U.S. District Judge Leo Sorokin, an appointee of former President Obama, was set to hold a hearing Monday after Rasha Alawieh was deported to Lebanon but canceled it shortly before it began. The deportation came after Sorokin said Alawieh, a kidney transplant specialist, was to stay in the country.
Alawieh was detained Thursday after returning to the U.S. following travel abroad. Sorokin on Friday ordered the government to provide 48 hours notice before deporting her, but she was then put on a flight out of the country.
Her attorneys argue the federal government “willfully” disobeyed the court order.
“These allegations are supported by a detailed and specific timeline in an under oath affidavit filed by an attorney. The government shall respond to these serious allegations with a legal and factual response setting forth its version of events,” the judge said.
According to court documents, the federal government says Customs and Border Patrol officers did not receive notice of the court order to keep Alawieh in the country until after she was deported and “[a]t no time would CBP not take a court order seriously or fail to abide by a court’s order.”
On Sunday night, Alawieh’s attorneys withdrew as her counsel “as a result of further diligence,” and her new team says it needs more time to prepare. It is not immediately clear what led to her lawyers withdrawing from the case.
Given all those developments, Sorokin decided to postpone the hearing.
Alawieh was on a H-1B visa that allowed her into the country to work at Brown.
The Department of Homeland Security (DHS) said in a post on the social platform X that Alawieh went to Lebanon to attend the funeral of Hassan Nasrallah, “a brutal terrorist who led Hezbollah, responsible for killing hundreds of Americans over a four-decade terror spree. Alawieh openly admitted to this to CBP officers, as well as her support of Nasrallah.”
The incident comes after the federal government began a deportation crackdown on college campuses starting with Mahmoud Khalil, a green card holder who recently graduated from Columbia University with a master’s degree.
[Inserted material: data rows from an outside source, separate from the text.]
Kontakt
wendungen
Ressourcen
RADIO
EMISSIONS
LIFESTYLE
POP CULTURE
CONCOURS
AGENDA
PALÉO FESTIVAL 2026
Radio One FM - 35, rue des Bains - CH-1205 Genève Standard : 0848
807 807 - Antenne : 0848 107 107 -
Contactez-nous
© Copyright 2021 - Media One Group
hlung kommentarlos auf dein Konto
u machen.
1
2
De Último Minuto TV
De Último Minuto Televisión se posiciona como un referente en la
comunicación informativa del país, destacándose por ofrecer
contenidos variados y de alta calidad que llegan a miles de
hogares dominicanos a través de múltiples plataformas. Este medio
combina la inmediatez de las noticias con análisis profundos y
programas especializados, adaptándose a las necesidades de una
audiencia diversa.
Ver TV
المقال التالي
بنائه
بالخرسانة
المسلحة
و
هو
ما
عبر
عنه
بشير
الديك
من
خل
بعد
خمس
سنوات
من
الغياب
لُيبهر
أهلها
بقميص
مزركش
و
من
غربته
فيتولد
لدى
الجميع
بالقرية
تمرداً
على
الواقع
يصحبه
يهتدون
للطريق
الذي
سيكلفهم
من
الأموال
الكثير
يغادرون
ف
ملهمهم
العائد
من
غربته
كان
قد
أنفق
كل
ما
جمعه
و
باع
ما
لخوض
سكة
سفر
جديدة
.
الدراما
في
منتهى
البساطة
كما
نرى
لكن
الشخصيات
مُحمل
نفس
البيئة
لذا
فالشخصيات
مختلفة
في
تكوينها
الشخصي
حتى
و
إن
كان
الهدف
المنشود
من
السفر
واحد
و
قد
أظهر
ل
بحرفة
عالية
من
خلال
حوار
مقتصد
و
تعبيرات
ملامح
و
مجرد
Khalil, described as the lead negotiator during the pro-Palestinian encampment at the university, is currently held in Immigration and Customs Enforcement custody as he awaits a court hearing.
“Many are not students, they are paid agitators. We will find, apprehend, and deport these terrorist sympathizers from our country — never to return again. If you support terrorism, including the slaughtering of innocent men, women, and children, your presence is contrary to our national and foreign policy interests, and you are not welcome here,” President Trump wrote on social media.
The DHS also recently searched two Columbia dorm rooms and revoked the student visa of another student at the school.